Here is my basis for continuing to shoot Fuji film. Love rich blues, browns, reds and more.
A ‘Common’ blue male, resting peacefully in the northernmost tip of Israel, in the Holyland, as surprised to see me as I was pleased to drink-in its privileged blue with my color thirst eyes.
Azanous Jesous butterfly photographed by Jeffrey Zablow at Mt. Meron, Israel
Our paths crossed in 2013, while I was working that fabulous trail on the slope of Mt. Meron. I was seeing butterflies each of the mornings that I stayed there, and many were . . . lifers. Israel. The HolyLand. Rachel was now living there for 5 years, met Uri, married, and was Happy!
This tiny beaut flew in and began nectaring. I had no idea what it was. That’s a downside of shooting film, for this one was very quickly vamoose! and over the course of a morning of shooting, looking, watching my footing, I forget details that I saw earlier. Looking by the way across the north, right into Lebanon, into the stronghold of Hezbollah, a very, very bad bunch of boys.
When my slides returned from being processed by Dwayne’s Photo, and flipped open my A Field Guide To The Butterflies of Israel (Dubi Benyamini) and found this butterfly . . . Azanous jesous. Jesous? ID’d in 1849 by Guerin, I to this day consider this name. ?.
What did Guerin, with an accent over the ‘e,’ have in mind? Any feedback much appreciated.
Mary? Sylbie? Jim? Cathy? Curt? Joe? Kim? Kelly? Nancy? John? Robert Michael Pyle? Jeffrey? if, I’ve left you out, please feel free to . . . .
Rolling into Big Bend Wildlife Management Area that day, I was psyched even before I rolled to a stop in the small parking pad. The last 100′ I’d been passing . . . big, gorgeous Palamedes Swallowtail butterflies. I hadn’t seen them since many years ago in Mississippi. These Florida Panhandle Palamedes were much bigger than most other swallowtails, were mostly vividly hued, fresh and few were bird-struck (had bits of hindwing plucked by birds during unsuccessful attack).
Virginia discovered Big!! in May in the Butterflies & Blooms Briar Patch Habitat (Yes, Eatonton, Georgia). A pair of Queen (!!!!) caterpillars. Never sen there before, Queens? Field guides show them no closer than a 2.5 hour drive south and east. They’re now eclosed and magnificent. No sweat as to what to nourish any future progeny with. The BBBPatch Habitat has about 100 Asclepias (milkweed) plants, poised and available.

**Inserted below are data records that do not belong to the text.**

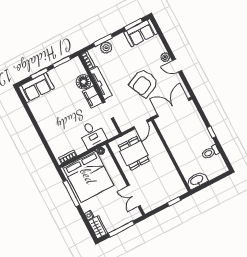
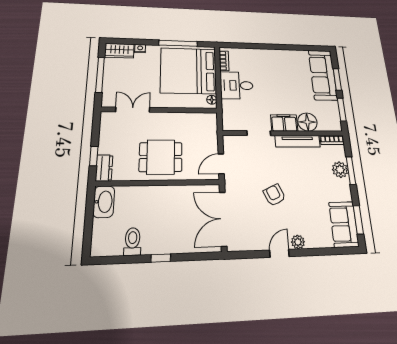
armchair: (144, 83) -> (274, 195), width x0.53, depth x0.53
sofa: (36, 88) -> (323, 75), width x1.36
double door: (173, 108) -> (223, 219), swing flipped
door: (141, 125) -> (221, 164), hinge flipped
desk: (92, 135) -> (237, 85), moved
dining table: (134, 153) -> (161, 157), moved
dresser: (178, 191) -> (104, 168), added

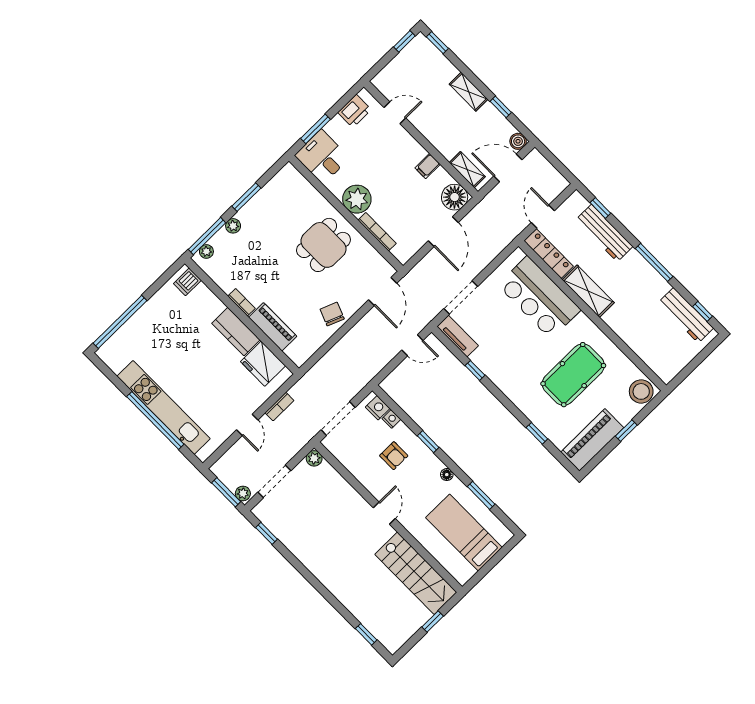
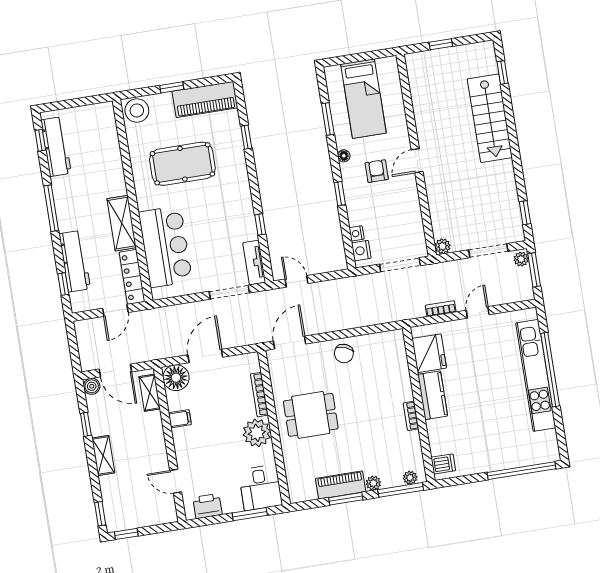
piano: (273, 327) -> (341, 485), moved, turned 90
armchair: (394, 456) -> (377, 171), moved
stairs: (416, 573) -> (490, 118), moved, turned 180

Connect the dots? Virginia mentioned in April that she’s planning to set in Redbay trees/shrubs (?) to attract Palamedes swallowtails, like this instant one. Now many know that when this whirling dervish of a woman sets out to do something, Las Vegas’ line is very, very favorable. Palamedes in the Georgia Piedmont? Rare, but they have been historically seen there. Dare you bet against Miss Virginia?